WORK INSTRUCTIONS >> Stop after the line that contains "useful utility methods."; until then, restate each line of the entries word for word from the very first.

Saved data entries >>
::::

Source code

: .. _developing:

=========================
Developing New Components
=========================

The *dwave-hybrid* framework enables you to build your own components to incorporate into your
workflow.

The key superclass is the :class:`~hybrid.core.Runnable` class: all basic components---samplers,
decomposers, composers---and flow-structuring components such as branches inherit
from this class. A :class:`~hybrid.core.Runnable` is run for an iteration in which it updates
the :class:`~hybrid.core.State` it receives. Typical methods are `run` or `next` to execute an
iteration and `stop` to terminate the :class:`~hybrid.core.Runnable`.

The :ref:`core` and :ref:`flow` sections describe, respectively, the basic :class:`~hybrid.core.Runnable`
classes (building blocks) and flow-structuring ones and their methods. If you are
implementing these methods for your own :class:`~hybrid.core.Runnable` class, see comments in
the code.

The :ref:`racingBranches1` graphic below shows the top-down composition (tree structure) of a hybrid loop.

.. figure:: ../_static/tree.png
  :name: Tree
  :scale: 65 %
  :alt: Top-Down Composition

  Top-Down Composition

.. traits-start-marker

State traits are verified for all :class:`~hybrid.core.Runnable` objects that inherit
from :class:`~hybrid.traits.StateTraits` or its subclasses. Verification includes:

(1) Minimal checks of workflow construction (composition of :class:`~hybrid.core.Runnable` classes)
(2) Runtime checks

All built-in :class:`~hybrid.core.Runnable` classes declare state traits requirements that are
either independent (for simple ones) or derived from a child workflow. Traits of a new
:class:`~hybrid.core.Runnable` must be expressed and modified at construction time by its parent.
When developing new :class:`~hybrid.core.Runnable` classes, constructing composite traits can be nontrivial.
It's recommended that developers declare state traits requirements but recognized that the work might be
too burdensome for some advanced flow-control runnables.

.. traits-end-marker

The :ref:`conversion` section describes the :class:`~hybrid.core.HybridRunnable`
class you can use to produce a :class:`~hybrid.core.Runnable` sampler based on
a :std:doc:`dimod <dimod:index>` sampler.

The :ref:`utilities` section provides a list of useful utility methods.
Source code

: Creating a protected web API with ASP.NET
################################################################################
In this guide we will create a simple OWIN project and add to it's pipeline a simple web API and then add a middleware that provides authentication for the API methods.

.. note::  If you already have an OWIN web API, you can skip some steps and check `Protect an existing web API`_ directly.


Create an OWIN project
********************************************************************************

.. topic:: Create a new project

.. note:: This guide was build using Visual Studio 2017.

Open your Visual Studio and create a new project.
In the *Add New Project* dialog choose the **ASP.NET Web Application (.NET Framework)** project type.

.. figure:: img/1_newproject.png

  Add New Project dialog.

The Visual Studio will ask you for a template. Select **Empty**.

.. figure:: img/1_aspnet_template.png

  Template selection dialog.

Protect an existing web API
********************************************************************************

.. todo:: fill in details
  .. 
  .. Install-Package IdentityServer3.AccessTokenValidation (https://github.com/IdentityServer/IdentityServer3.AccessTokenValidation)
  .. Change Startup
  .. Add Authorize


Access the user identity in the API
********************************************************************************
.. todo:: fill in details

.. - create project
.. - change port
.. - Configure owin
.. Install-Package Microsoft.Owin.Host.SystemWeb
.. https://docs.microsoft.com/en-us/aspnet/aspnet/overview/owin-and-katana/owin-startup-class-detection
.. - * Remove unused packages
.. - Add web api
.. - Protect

::::

EXERCISE ANSWER >>
Source code

: .. _developing:

=========================
Developing New Components
=========================

The *dwave-hybrid* framework enables you to build your own components to incorporate into your
workflow.

The key superclass is the :class:`~hybrid.core.Runnable` class: all basic components---samplers,
decomposers, composers---and flow-structuring components such as branches inherit
from this class. A :class:`~hybrid.core.Runnable` is run for an iteration in which it updates
the :class:`~hybrid.core.State` it receives. Typical methods are `run` or `next` to execute an
iteration and `stop` to terminate the :class:`~hybrid.core.Runnable`.

The :ref:`core` and :ref:`flow` sections describe, respectively, the basic :class:`~hybrid.core.Runnable`
classes (building blocks) and flow-structuring ones and their methods. If you are
implementing these methods for your own :class:`~hybrid.core.Runnable` class, see comments in
the code.

The :ref:`racingBranches1` graphic below shows the top-down composition (tree structure) of a hybrid loop.

.. figure:: ../_static/tree.png
  :name: Tree
  :scale: 65 %
  :alt: Top-Down Composition

  Top-Down Composition

.. traits-start-marker

State traits are verified for all :class:`~hybrid.core.Runnable` objects that inherit
from :class:`~hybrid.traits.StateTraits` or its subclasses. Verification includes:

(1) Minimal checks of workflow construction (composition of :class:`~hybrid.core.Runnable` classes)
(2) Runtime checks

All built-in :class:`~hybrid.core.Runnable` classes declare state traits requirements that are
either independent (for simple ones) or derived from a child workflow. Traits of a new
:class:`~hybrid.core.Runnable` must be expressed and modified at construction time by its parent.
When developing new :class:`~hybrid.core.Runnable` classes, constructing composite traits can be nontrivial.
It's recommended that developers declare state traits requirements but recognized that the work might be
too burdensome for some advanced flow-control runnables.

.. traits-end-marker

The :ref:`conversion` section describes the :class:`~hybrid.core.HybridRunnable`
class you can use to produce a :class:`~hybrid.core.Runnable` sampler based on
a :std:doc:`dimod <dimod:index>` sampler.

The :ref:`utilities` section provides a list of useful utility methods.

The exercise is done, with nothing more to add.